Liburan Naik Kursi Roda



Cerita liburanku bersama keluarga kali ini memang sedikit agak horor, abis selain naik pesawat aku juga naik kursi roda, ini bukan bercanda loh!.


Kali ini aku hanya duduk manis, nggak mengurus tiket, penginapan dan transportasi, semuanya sudah diatur oleh sang EO, Karra, Karris dan ibu Inka. Urusanku cuma mengemas pakaianku sendiri, yang disupervisi setiap hari oleh wanita yang menemaniku berumah tangga lebih dari seperempat abad, “Udah ngepak belum?”, atau “Kok, belum ngepak juga!”, bayangkan setiap malam padahal Belandanya masih jauh!. Di malam terakhir sebelum kami berangkat ke esokan harinya, 24 Desember 2015, tugas mengemas pakaian aku selesaikan nggak lebih dari 5 menit.

Pesawat penerbangan kedua sehari menjelang Natal yang bertempatan dengan libur Maulid Nabi Muhammad SAW, terlambat satu jam. Sesampainya di tujuan sudah lewat tengah hari, mobil sewaan yang dikemudikan oleh Komang sudah menanti, “Mang, ke Ubud” kata istriku yang menjadi pelanggan Komang, putra Bali asli. Karris juga memanggil Mang tidak hanya kepada Komang tetapi kepada semua lelaki Bali yang disapanya. Emangnya di Sunda manggil Mang.


Ubud menjadi tujuan paling jauh liburan kami kali ini, selebihnya pantai-pantai di daerah selatan, Pandawa salah satunya. Jujur aja aku sebetulnya kurang suka pantai abis panas dan pliket, apa boleh buat aku nggak ikutan bikin itinerary-nya.


Selepas makan siang dengan nasi Bali, check in penginapan, mengunjungi museum Blanco, dilanjutnya dengan acara ngupi-ngupi di Pomegranate Café. Yang terakhir aku sebutkan ini mencarinya agak susah, banyak yang nggak tahu lokasinya walaupun penduduk asli Ubud sekalipun.

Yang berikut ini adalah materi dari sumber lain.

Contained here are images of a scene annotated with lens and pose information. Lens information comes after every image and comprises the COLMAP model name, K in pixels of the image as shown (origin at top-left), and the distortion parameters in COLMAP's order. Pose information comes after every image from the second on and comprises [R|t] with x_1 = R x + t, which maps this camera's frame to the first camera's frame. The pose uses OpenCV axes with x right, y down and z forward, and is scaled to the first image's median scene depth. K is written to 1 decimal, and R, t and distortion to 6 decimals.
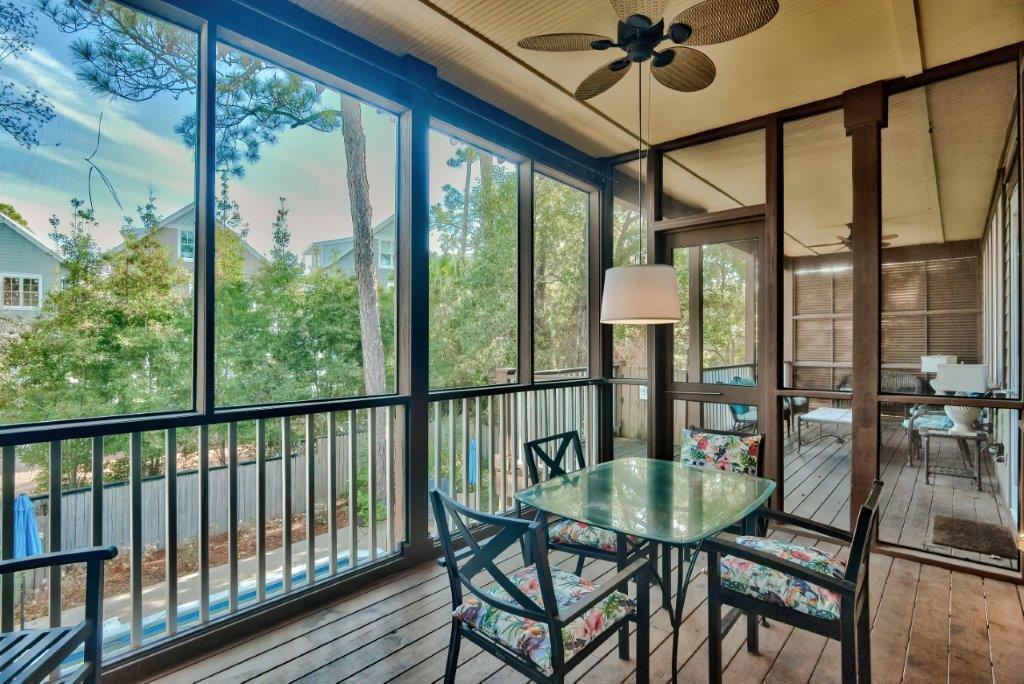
lens RADIAL K [[506.7, 0, 503.6], [0, 506.7, 341.2], [0, 0, 1]] dist [0.000680, 0.000146]
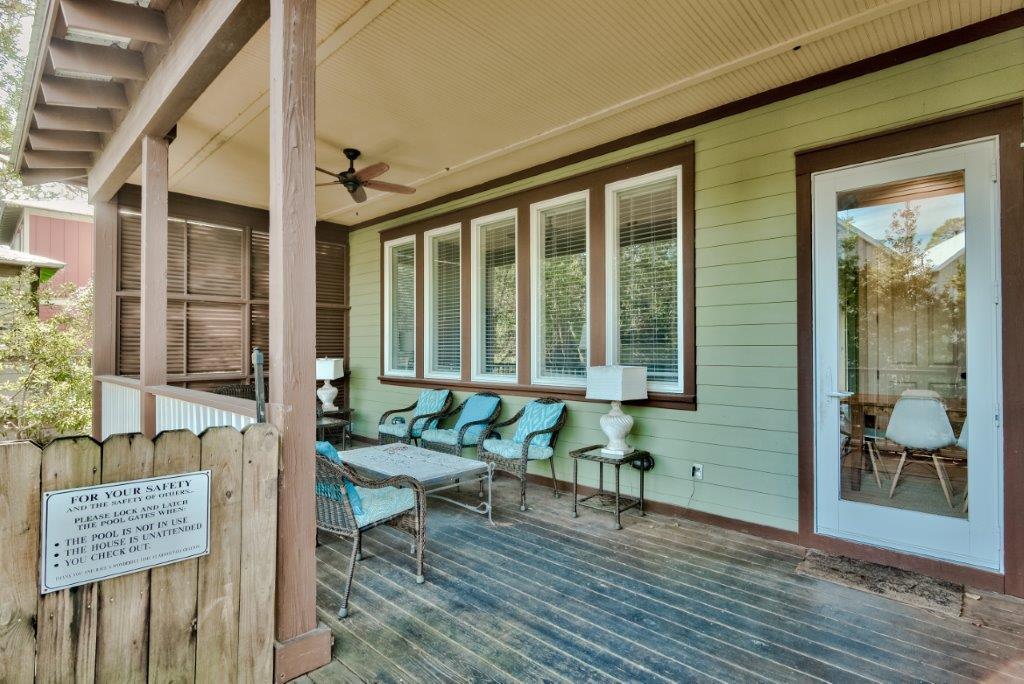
lens RADIAL K [[506.7, 0, 506.2], [0, 506.7, 340.6], [0, 0, 1]] dist [0.000680, 0.000146]
pose [[0.024827, 0.013528, 0.999600, 0.057406], [-0.001652, 0.999908, -0.013491, 0.010048], [-0.999690, -0.001316, 0.024847, 0.653626]]
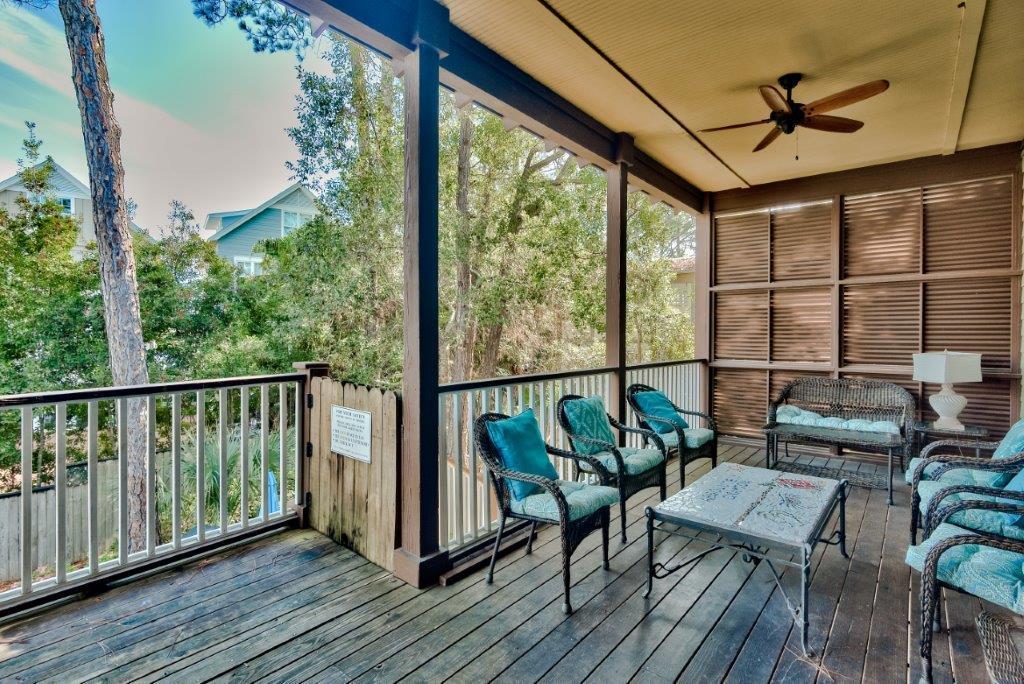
lens RADIAL K [[506.7, 0, 514.6], [0, 506.7, 340.5], [0, 0, 1]] dist [0.000680, 0.000146]
pose [[0.998023, 0.001202, 0.062839, 0.330088], [-0.002205, 0.999871, 0.015905, 0.007606], [-0.062811, -0.016012, 0.997897, 0.445620]]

Untung aku membawa handphone pintar keluaran terbaru, sudah tentu cocok dengan orang pintar sepertiku. Katanya dari museum kami harus berjalan kaki, emang nggak bisa naik mobil?.
Bisa sih naik mobil tapi nggak berapa lama ketemu gang yang hanya bisa dilalui naik motor atau berjalan kaki, “Nggak salah nih?” kuucapkan pertanyaanku.


“Nggak salah pak, emang ini jalannya” begitu ucapan yang terlontar dari jawabannya. Kamu jangan buru-buru bilang, “Hebat banget HP pintarmu Men!”, karena jawaban yang kuterima tadi memang bukan dari HPku tapi dari wanita Bali yang naik motor nggak pakai helem.

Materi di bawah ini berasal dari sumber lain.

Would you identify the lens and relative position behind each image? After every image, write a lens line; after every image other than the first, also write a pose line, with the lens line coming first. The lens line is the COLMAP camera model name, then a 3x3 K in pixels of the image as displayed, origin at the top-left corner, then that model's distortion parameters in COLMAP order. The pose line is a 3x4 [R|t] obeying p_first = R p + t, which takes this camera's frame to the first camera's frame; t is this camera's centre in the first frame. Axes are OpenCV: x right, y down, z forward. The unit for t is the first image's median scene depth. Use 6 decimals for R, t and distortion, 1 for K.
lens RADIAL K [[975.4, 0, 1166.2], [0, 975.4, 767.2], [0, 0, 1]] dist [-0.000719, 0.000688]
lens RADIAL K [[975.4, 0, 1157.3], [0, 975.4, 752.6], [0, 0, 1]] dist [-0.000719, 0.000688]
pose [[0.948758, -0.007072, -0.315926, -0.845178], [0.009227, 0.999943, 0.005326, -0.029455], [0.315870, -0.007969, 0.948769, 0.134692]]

Nah, jalan kakinya menurut google maps selama 21 menit, mana harus bolak-balik menyusuri jalan setapak yang di kiri dan kanannya persawahan Ubud, bagus banget, padahal keseleo di kakiku belum sembuh betul, ini salah satu penyebabnya aku sesampainya di Bandara Soetta harus naik kursi roda sampai taksi, hiks.


Sakitnya hati ini, eh sakitnya kaki ini terbayar dengan liburan menyenangkan, menapak-tilasi bulan madu 25 tahun lalu, namun sekarang bersama 2 buntut.

Nah, beberapa tahun lalu kami juga ke Bali dengan oleh-oleh kakiku pincang sesampainya rumah nggak bisa jalan, gara-gara asam urat, mungkin karena enaknya berkuliner di Bali. Berhubung itu pertama kali kena asam urat, jadi aku nggak mengira karena penyakit tetapi karena pengaruh mistis.

“Jangan nakut-nakutin gitu dong! Emang pengaruh mistis apa!”.
“Gara-gara aku nginjek sajen di Pasar Sukowati”.